┌──
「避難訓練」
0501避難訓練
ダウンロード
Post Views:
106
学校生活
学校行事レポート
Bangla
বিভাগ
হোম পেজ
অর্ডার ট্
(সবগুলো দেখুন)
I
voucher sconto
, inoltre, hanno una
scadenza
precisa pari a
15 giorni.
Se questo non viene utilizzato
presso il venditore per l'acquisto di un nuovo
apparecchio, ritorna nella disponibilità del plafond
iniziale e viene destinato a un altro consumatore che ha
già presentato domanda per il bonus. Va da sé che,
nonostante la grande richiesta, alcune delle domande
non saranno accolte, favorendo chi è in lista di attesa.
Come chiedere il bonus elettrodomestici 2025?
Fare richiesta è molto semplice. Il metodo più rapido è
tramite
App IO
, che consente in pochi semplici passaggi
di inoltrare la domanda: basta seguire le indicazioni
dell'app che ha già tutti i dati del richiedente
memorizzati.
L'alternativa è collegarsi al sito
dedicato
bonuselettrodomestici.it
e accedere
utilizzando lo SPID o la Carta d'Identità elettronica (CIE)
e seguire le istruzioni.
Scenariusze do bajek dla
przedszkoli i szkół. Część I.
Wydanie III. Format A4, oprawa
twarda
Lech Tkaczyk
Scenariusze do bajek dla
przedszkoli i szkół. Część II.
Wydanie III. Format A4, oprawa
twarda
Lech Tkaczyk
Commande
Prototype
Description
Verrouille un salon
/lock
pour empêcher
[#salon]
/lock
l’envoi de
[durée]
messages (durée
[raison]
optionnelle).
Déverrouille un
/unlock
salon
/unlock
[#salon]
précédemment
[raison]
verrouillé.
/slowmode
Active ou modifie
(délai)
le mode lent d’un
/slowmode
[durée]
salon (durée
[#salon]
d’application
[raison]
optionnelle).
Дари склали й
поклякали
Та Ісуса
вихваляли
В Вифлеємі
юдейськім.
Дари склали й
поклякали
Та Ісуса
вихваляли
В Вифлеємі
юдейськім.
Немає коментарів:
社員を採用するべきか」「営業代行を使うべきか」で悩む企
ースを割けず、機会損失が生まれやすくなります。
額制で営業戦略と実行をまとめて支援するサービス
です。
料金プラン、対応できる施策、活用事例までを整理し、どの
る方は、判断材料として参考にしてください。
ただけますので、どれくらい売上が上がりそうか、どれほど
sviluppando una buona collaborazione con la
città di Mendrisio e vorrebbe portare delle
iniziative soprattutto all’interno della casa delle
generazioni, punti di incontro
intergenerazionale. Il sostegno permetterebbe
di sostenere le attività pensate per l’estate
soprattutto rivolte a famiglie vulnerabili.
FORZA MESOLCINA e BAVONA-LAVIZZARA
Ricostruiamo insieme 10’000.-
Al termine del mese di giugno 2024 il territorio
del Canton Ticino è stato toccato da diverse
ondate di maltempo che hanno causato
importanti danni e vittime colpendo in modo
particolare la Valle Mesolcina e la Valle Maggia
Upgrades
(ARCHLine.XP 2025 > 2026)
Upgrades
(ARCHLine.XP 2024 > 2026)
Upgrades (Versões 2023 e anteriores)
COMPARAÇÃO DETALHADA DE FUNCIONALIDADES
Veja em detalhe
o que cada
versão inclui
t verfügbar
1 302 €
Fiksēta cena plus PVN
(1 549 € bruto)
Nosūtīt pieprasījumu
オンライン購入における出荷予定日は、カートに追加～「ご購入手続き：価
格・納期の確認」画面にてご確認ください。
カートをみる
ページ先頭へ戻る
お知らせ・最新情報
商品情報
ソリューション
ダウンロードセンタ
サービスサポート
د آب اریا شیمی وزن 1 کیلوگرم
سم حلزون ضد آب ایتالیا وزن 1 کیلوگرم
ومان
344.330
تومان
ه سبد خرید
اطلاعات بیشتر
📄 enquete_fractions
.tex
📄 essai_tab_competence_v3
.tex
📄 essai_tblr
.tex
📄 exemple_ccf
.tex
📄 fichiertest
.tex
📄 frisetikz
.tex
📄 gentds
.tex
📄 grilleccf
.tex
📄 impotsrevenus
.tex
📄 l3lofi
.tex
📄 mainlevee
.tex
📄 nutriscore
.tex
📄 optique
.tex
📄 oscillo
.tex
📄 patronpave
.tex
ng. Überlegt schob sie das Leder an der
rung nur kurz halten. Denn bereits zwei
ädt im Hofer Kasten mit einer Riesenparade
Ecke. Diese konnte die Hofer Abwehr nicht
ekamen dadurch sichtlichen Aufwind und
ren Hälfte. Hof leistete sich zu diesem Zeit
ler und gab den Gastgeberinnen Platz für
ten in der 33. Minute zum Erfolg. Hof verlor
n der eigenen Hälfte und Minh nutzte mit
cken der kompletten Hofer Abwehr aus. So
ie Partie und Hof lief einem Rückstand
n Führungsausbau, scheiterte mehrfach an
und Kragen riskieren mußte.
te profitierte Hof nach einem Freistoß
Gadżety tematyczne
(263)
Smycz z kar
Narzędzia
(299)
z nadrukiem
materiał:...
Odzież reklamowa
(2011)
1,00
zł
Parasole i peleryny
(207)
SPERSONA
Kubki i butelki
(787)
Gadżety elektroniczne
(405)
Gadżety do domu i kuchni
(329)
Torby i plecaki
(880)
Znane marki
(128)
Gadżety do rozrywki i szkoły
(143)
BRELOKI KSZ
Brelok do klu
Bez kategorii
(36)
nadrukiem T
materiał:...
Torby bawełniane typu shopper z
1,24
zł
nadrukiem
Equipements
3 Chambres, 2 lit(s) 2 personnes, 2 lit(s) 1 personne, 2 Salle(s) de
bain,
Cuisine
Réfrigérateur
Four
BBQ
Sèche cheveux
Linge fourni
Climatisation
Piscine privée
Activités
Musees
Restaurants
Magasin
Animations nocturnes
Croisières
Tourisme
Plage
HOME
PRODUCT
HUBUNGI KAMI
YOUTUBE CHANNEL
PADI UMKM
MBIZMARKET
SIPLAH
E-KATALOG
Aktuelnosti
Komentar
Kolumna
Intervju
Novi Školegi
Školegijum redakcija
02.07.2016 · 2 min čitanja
└──
**How to complete this task:**
The response has to give back every record verbatim.

**Result of this task:**
「避難訓練」
0501避難訓練
ダウンロード
Post Views:
106
学校生活
学校行事レポート
Bangla
বিভাগ
হোম পেজ
অর্ডার ট্
(সবগুলো দেখুন)
I
voucher sconto
, inoltre, hanno una
scadenza
precisa pari a
15 giorni.
Se questo non viene utilizzato
presso il venditore per l'acquisto di un nuovo
apparecchio, ritorna nella disponibilità del plafond
iniziale e viene destinato a un altro consumatore che ha
già presentato domanda per il bonus. Va da sé che,
nonostante la grande richiesta, alcune delle domande
non saranno accolte, favorendo chi è in lista di attesa.
Come chiedere il bonus elettrodomestici 2025?
Fare richiesta è molto semplice. Il metodo più rapido è
tramite
App IO
, che consente in pochi semplici passaggi
di inoltrare la domanda: basta seguire le indicazioni
dell'app che ha già tutti i dati del richiedente
memorizzati.
L'alternativa è collegarsi al sito
dedicato
bonuselettrodomestici.it
e accedere
utilizzando lo SPID o la Carta d'Identità elettronica (CIE)
e seguire le istruzioni.
Scenariusze do bajek dla
przedszkoli i szkół. Część I.
Wydanie III. Format A4, oprawa
twarda
Lech Tkaczyk
Scenariusze do bajek dla
przedszkoli i szkół. Część II.
Wydanie III. Format A4, oprawa
twarda
Lech Tkaczyk
Commande
Prototype
Description
Verrouille un salon
/lock
pour empêcher
[#salon]
/lock
l’envoi de
[durée]
messages (durée
[raison]
optionnelle).
Déverrouille un
/unlock
salon
/unlock
[#salon]
précédemment
[raison]
verrouillé.
/slowmode
Active ou modifie
(délai)
le mode lent d’un
/slowmode
[durée]
salon (durée
[#salon]
d’application
[raison]
optionnelle).
Дари склали й
поклякали
Та Ісуса
вихваляли
В Вифлеємі
юдейськім.
Дари склали й
поклякали
Та Ісуса
вихваляли
В Вифлеємі
юдейськім.
Немає коментарів:
社員を採用するべきか」「営業代行を使うべきか」で悩む企
ースを割けず、機会損失が生まれやすくなります。
額制で営業戦略と実行をまとめて支援するサービス
です。
料金プラン、対応できる施策、活用事例までを整理し、どの
る方は、判断材料として参考にしてください。
ただけますので、どれくらい売上が上がりそうか、どれほど
sviluppando una buona collaborazione con la
città di Mendrisio e vorrebbe portare delle
iniziative soprattutto all’interno della casa delle
generazioni, punti di incontro
intergenerazionale. Il sostegno permetterebbe
di sostenere le attività pensate per l’estate
soprattutto rivolte a famiglie vulnerabili.
FORZA MESOLCINA e BAVONA-LAVIZZARA
Ricostruiamo insieme 10’000.-
Al termine del mese di giugno 2024 il territorio
del Canton Ticino è stato toccato da diverse
ondate di maltempo che hanno causato
importanti danni e vittime colpendo in modo
particolare la Valle Mesolcina e la Valle Maggia
Upgrades
(ARCHLine.XP 2025 > 2026)
Upgrades
(ARCHLine.XP 2024 > 2026)
Upgrades (Versões 2023 e anteriores)
COMPARAÇÃO DETALHADA DE FUNCIONALIDADES
Veja em detalhe
o que cada
versão inclui
t verfügbar
1 302 €
Fiksēta cena plus PVN
(1 549 € bruto)
Nosūtīt pieprasījumu
オンライン購入における出荷予定日は、カートに追加～「ご購入手続き：価
格・納期の確認」画面にてご確認ください。
カートをみる
ページ先頭へ戻る
お知らせ・最新情報
商品情報
ソリューション
ダウンロードセンタ
サービスサポート
د آب اریا شیمی وزن 1 کیلوگرم
سم حلزون ضد آب ایتالیا وزن 1 کیلوگرم
ومان
344.330
تومان
ه سبد خرید
اطلاعات بیشتر
📄 enquete_fractions
.tex
📄 essai_tab_competence_v3
.tex
📄 essai_tblr
.tex
📄 exemple_ccf
.tex
📄 fichiertest
.tex
📄 frisetikz
.tex
📄 gentds
.tex
📄 grilleccf
.tex
📄 impotsrevenus
.tex
📄 l3lofi
.tex
📄 mainlevee
.tex
📄 nutriscore
.tex
📄 optique
.tex
📄 oscillo
.tex
📄 patronpave
.tex
ng. Überlegt schob sie das Leder an der
rung nur kurz halten. Denn bereits zwei
ädt im Hofer Kasten mit einer Riesenparade
Ecke. Diese konnte die Hofer Abwehr nicht
ekamen dadurch sichtlichen Aufwind und
ren Hälfte. Hof leistete sich zu diesem Zeit
ler und gab den Gastgeberinnen Platz für
ten in der 33. Minute zum Erfolg. Hof verlor
n der eigenen Hälfte und Minh nutzte mit
cken der kompletten Hofer Abwehr aus. So
ie Partie und Hof lief einem Rückstand
n Führungsausbau, scheiterte mehrfach an
und Kragen riskieren mußte.
te profitierte Hof nach einem Freistoß
Gadżety tematyczne
(263)
Smycz z kar
Narzędzia
(299)
z nadrukiem
materiał:...
Odzież reklamowa
(2011)
1,00
zł
Parasole i peleryny
(207)
SPERSONA
Kubki i butelki
(787)
Gadżety elektroniczne
(405)
Gadżety do domu i kuchni
(329)
Torby i plecaki
(880)
Znane marki
(128)
Gadżety do rozrywki i szkoły
(143)
BRELOKI KSZ
Brelok do klu
Bez kategorii
(36)
nadrukiem T
materiał:...
Torby bawełniane typu shopper z
1,24
zł
nadrukiem
Equipements
3 Chambres, 2 lit(s) 2 personnes, 2 lit(s) 1 personne, 2 Salle(s) de
bain,
Cuisine
Réfrigérateur
Four
BBQ
Sèche cheveux
Linge fourni
Climatisation
Piscine privée
Activités
Musees
Restaurants
Magasin
Animations nocturnes
Croisières
Tourisme
Plage
HOME
PRODUCT
HUBUNGI KAMI
YOUTUBE CHANNEL
PADI UMKM
MBIZMARKET
SIPLAH
E-KATALOG
Aktuelnosti
Komentar
Kolumna
Intervju
Novi Školegi
Školegijum redakcija
02.07.2016 · 2 min čitanja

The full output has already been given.